To do this, we employ topic modelling via BERTopic to identifying high-level topics that emerge within the peak and pit conversation. This is done separately for each product and peak/pit dataset (i.e. there will be one BERTopic model for product A peaks, another BERTopic model for product A pits, an additional BERTopic model for product B peaks etc).
We implement BERTopic using the R package BertopicR. As there is already good documentation on BertopicR this section will not go into any technical detail in regards to implementation.
10.2 Brand Love Emotion States
As outlined in the introduction, Microsoft are pushing for peak and pit posts to be linked to their “Brand Love” framework:
This framework sees the concept of “Brand Love” being split into two distinct groups of “Emotion States”, the first group contributing towards how a product or brand makes ones life better, and includes the concepts of:
- Simplifying tech
- Feeling connected
- Feeling empowered
- Being inspired
- Feeling joy
The second group contributes to a more holistic overview of the product or brand.

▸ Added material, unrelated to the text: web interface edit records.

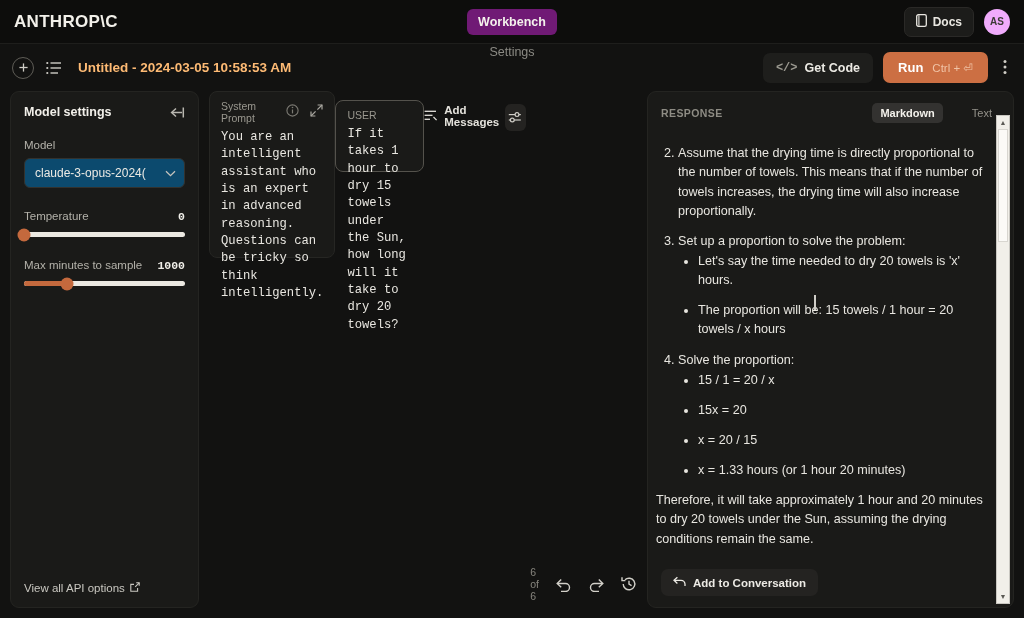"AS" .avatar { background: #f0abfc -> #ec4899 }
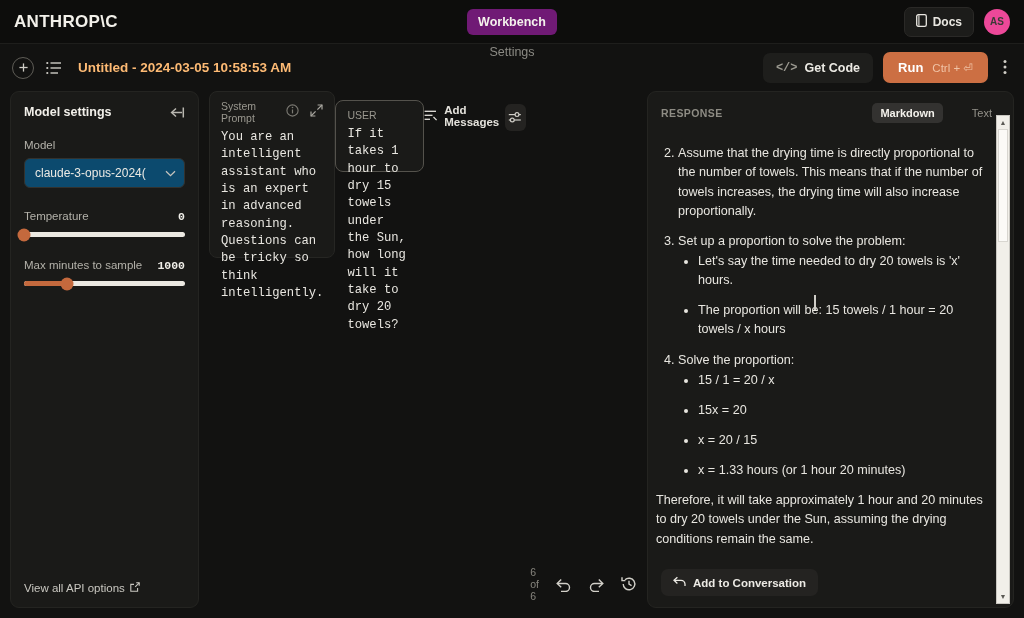"Untitled - 2024-03-05 10:58:53 AM" .doc-title { color: #fdba74 -> #84cc16 }
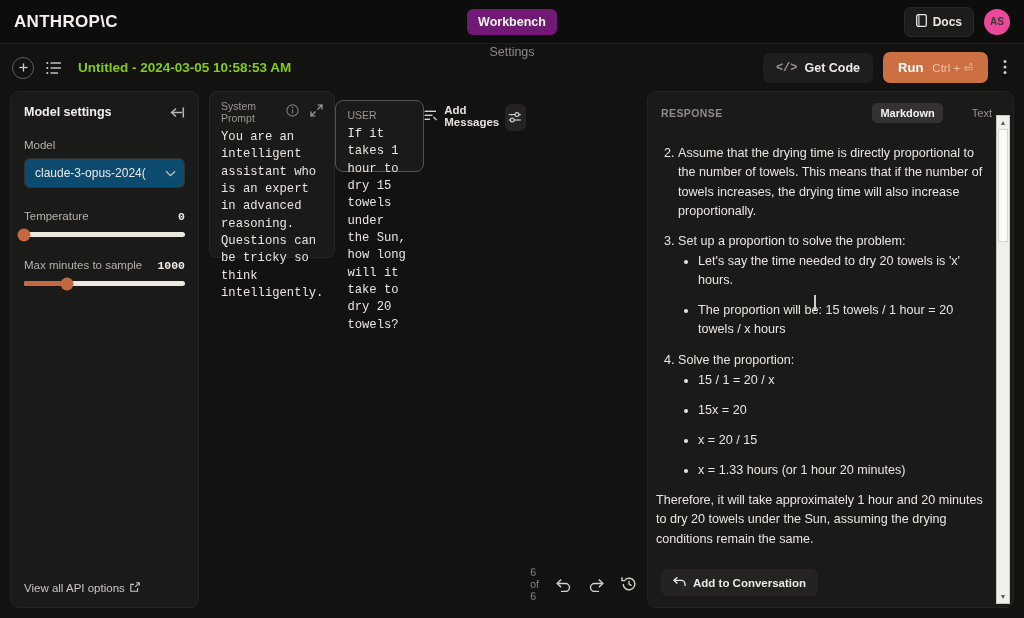"Add Messages" .addmsg-row { align-items: flex-start -> flex-end }
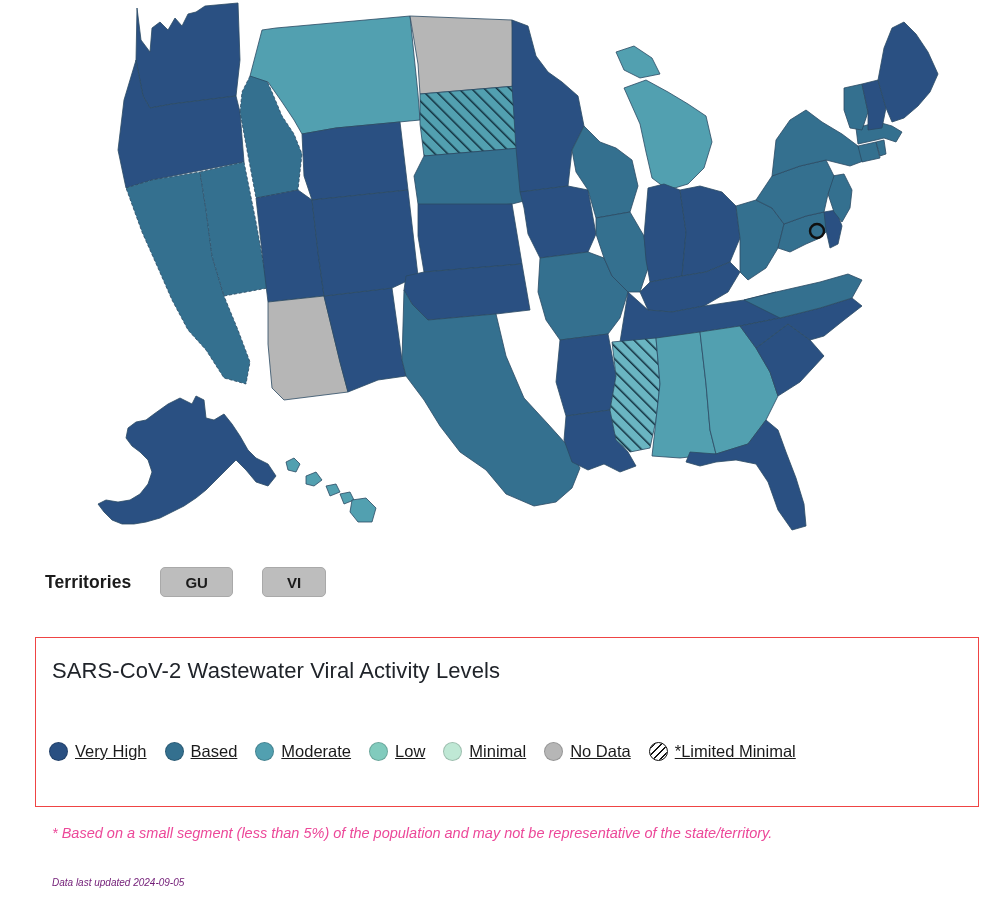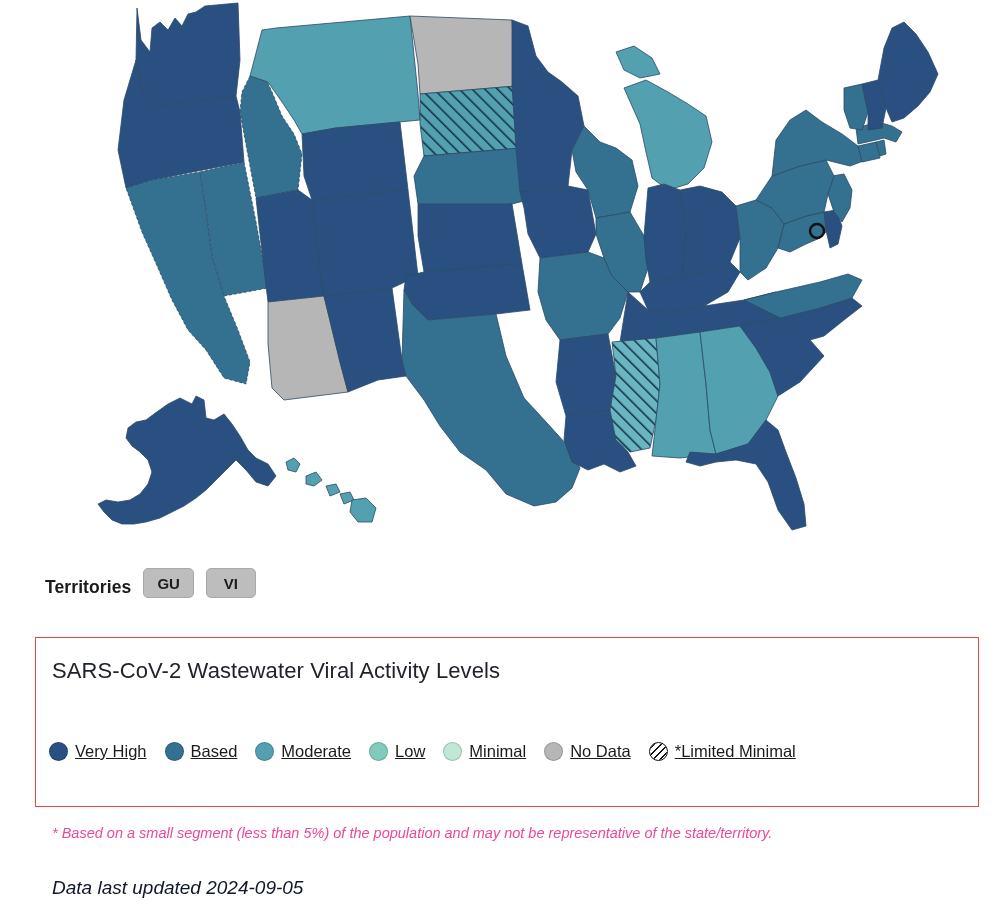"Territories" #territories-row { align-items: flex-end -> center; gap: 12px -> 29px }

Microsoft thinks of this as “making the world better” and includes concepts of:
- Security
- Improving society
- Doing the right thing
- Delivering on promises
- Sharing values with the user
These are all broad concepts that Microsoft will tweak based on their specific marketing purpose (i.e. different audiences), but we need to find the core make up of each Emotion State.
We have not yet built out a model or workflow for all 10 Emotion State classifications. But currently our implementation for the “making my life better” concepts involves using custom GPT-3.5 prompts for each of the emotion states. Despite the outcome of the analysis being multilabel, we achieve this by performing many binary classification models (i.e. “does the post contain the concept of simplifying tech” - “Yes” or “No”). Whilst this is not the most streamlined approach, initial trials showed trying true multilabel classification with a long and detailed prompt overwhelmed the model and produced incorrect classifications (determined by human evaluation).
This section will continue to be updated during the current project as we iterate on our approach to classify all 10 emotion states.